食と緑を守る緑友会、福岡県議団の安部弘彦です。
通告書に従いまして、「地球温暖化対策と自動車の電動化」について、一般質問させて頂きます。
まず、「地球温暖化対策」について伺います。
2021年、イギリスで開催された国連気候変動枠組条約第26回締約(ていやく)国(こく)会議、いわゆるCOP26では、パリ協定で今世紀末までの世界の平均気温の上昇について、産業革命前の水準から「2度未満に抑える」こととしていたものを、「1.5度以下に抑える」ことを世界の共通目標として位置付けるなど、気候変動対策として一歩踏み込んだものとなりました。
一方で、昨年11月に、エジプトで開催されたCOP27では、温室効果ガスの排出量は少ないものの、気候変動の影響に対して脆弱(ぜいじゃく)な途上国が長年求めてきた、地球温暖化で引き起こされる「損失(そんしつ)と被害(ひがい)(ロス&ダメージ)」について議論され、その支援のための基金創設を規定した成果文書が採択されたものの1.5度目標達成のための温室効果ガスの、排出削減目標は合意に至りませんでした。

• _提供項目_
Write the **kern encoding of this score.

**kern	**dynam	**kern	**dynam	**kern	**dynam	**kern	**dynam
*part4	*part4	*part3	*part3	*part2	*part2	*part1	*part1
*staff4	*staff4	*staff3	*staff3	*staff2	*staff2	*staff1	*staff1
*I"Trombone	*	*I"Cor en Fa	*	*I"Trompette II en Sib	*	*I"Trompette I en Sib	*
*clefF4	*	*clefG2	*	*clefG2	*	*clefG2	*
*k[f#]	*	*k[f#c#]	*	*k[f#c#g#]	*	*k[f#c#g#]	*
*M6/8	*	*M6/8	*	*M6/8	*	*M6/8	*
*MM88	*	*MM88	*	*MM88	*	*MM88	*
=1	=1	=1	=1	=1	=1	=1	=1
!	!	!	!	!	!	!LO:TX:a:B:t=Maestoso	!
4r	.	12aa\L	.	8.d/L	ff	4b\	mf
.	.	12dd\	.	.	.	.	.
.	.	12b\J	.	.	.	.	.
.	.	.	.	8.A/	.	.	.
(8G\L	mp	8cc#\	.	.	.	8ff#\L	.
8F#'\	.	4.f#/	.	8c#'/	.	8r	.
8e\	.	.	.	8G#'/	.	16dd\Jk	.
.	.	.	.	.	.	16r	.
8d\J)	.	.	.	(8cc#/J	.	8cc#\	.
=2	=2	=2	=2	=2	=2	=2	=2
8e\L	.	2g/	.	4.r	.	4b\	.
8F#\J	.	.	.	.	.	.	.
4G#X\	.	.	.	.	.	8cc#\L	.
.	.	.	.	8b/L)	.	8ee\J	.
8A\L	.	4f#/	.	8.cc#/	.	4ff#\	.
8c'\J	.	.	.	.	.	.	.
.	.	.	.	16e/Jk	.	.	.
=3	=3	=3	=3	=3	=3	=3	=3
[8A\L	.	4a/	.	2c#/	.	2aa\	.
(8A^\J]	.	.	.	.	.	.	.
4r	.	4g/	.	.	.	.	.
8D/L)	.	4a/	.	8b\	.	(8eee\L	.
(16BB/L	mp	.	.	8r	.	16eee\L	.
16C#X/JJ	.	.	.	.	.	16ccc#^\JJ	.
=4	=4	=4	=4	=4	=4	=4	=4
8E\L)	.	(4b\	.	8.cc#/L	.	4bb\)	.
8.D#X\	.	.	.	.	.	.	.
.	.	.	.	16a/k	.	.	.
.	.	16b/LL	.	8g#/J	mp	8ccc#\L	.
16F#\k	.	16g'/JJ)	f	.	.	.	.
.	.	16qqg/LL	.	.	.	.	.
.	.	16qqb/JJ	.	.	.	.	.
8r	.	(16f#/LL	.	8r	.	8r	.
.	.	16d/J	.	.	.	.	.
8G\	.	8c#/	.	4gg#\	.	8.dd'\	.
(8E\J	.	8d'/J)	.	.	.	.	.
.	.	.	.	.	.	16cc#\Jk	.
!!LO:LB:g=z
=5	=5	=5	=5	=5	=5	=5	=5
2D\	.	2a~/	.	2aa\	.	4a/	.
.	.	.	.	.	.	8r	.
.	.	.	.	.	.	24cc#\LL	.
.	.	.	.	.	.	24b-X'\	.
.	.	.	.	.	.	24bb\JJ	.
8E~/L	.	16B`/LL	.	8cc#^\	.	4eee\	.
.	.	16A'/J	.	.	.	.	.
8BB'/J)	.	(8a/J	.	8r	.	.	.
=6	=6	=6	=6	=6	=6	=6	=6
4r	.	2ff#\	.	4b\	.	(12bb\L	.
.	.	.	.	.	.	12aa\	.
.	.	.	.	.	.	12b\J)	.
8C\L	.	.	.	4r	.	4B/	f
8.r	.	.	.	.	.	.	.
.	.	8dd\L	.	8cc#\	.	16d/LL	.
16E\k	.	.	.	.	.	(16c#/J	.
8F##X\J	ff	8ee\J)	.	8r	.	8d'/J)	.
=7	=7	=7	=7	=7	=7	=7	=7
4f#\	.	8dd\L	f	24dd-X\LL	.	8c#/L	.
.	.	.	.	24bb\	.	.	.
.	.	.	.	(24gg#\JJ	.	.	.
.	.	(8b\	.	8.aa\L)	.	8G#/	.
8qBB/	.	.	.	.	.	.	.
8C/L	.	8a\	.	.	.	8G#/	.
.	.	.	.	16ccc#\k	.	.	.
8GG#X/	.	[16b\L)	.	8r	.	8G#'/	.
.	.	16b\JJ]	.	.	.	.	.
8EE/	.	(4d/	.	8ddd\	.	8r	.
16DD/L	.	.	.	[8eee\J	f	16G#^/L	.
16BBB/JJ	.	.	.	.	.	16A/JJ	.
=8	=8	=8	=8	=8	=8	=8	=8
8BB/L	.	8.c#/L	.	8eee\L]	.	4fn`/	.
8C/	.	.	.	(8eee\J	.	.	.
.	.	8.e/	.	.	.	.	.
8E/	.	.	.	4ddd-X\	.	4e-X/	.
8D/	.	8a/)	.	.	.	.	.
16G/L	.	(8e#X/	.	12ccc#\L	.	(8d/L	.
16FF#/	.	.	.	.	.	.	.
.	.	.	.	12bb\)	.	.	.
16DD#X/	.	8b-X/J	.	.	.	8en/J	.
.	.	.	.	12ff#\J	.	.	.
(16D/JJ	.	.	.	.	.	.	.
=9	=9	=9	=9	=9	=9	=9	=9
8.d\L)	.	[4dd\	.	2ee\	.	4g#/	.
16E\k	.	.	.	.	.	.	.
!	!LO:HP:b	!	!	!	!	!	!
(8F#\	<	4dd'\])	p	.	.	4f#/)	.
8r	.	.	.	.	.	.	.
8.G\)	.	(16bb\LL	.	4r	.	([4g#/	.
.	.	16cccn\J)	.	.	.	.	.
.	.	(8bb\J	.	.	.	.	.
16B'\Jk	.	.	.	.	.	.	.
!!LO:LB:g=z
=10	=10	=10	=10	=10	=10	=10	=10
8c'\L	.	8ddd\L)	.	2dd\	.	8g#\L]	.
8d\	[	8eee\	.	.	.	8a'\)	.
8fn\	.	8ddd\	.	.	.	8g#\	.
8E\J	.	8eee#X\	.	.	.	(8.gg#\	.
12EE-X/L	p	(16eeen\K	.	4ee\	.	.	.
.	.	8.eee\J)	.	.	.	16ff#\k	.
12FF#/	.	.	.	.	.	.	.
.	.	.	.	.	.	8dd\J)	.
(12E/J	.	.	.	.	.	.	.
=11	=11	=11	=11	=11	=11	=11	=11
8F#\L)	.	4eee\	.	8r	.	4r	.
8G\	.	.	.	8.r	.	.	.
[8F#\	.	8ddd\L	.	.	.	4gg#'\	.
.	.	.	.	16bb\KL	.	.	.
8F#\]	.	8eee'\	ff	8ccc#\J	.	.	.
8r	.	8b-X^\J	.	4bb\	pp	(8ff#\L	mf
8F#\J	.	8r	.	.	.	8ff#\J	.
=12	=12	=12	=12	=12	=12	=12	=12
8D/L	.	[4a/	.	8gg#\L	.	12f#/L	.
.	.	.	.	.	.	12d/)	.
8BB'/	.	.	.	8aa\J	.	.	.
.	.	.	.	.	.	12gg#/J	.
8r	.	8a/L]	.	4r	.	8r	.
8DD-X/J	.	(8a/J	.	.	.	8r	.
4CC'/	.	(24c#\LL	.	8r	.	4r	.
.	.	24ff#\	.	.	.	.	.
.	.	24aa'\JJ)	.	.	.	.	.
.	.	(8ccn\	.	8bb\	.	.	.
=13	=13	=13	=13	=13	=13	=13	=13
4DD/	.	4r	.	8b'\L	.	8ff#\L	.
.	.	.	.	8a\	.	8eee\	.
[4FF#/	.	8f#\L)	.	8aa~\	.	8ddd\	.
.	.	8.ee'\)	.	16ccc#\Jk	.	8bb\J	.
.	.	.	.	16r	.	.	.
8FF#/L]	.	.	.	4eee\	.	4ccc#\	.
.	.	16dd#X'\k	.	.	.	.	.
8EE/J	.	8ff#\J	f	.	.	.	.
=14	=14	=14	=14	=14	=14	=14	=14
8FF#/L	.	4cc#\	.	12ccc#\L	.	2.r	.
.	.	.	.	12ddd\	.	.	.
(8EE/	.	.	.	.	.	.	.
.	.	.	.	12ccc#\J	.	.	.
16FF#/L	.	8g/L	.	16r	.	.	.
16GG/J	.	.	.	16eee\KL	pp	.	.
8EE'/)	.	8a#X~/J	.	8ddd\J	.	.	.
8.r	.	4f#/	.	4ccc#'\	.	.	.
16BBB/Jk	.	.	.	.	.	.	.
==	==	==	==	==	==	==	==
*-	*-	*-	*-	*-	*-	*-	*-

• _課題_
1) 地球温暖化対策の一般質問のうち、「一方で、昨年11月に、エジプ」から下って「標は合意に至りませんでした。」までのすべてを、一字も変えずに繰り返し書いてください。
2) 次の(a)〜(c)が地球温暖化対策の一般質問の内容と合っているか、それぞれ「はい」か「いいえ」で答え、決め手となる本文の語句をそのまま引用してください。(a) COP26はイギリスで開催された。(b) COP27では1.5度目標達成のための排出削減目標が合意された。(c) COP27では「損失と被害」の支援のための基金創設を規定した成果文書が採択された。
3) 地球温暖化対策の一般質問を、最後の文に続けて再び書き進めてください。

• _演習の解答_
1)
一方で、昨年11月に、エジプトで開催されたCOP27では、温室効果ガスの排出量は少ないものの、気候変動の影響に対して脆弱(ぜいじゃく)な途上国が長年求めてきた、地球温暖化で引き起こされる「損失(そんしつ)と被害(ひがい)(ロス&ダメージ)」について議論され、その支援のための基金創設を規定した成果文書が採択されたものの1.5度目標達成のための温室効果ガスの、排出削減目標は合意に至りませんでした。

2)
(a) はい:「2021年、イギリスで開催された」
(b) いいえ:「排出削減目標は合意に至りませんでした」
(c) はい:「その支援のための基金創設を規定した成果文書が採択された」

3)
加えて、COP開催中に民間団体が実施した、不名誉な「化石賞」を我が国が受賞したのは、皆さんご存じの通りだと思います。今申し上げたように、様々な議論があったCOP27ですが、このCOP27の成果に対して、知事は、どのような認識を持っておられるのか、その所見を伺います。
次に、「自動車の電動化」について伺います。
2019年のデータですが、全国地球温暖化防止活動推進センターの資料によると、世界全体で排出される二酸化炭素の量は、約335億トン。
国別の温室効果ガス排出量では、多い順に中国、アメリカ、インド、ロシアと続いて日本は5番目に排出量が多い国で、国民一人当たり換算で、年間約9トンとなっています。
国は、温室効果ガス排出量を2030年度に2013年度比で46%削減することを目標とし、特に自動車については電動化を進め、2035年までに新車販売で電動車100%を実現することを目指しています。
県でも、2030年度までに電動車への切り替えが可能な公用車について、計画的に導入する予定ということですが、一言で電動車と言いましても、その内容は、電気自動車(EV)、ハイブリッド車(HV)、プラグインハイブリッド車(PHV)、燃料電池車(FCV)と様々な種類があり、近年、この中でも特に、電気自動車(EV)へシフトする動きが加速しています。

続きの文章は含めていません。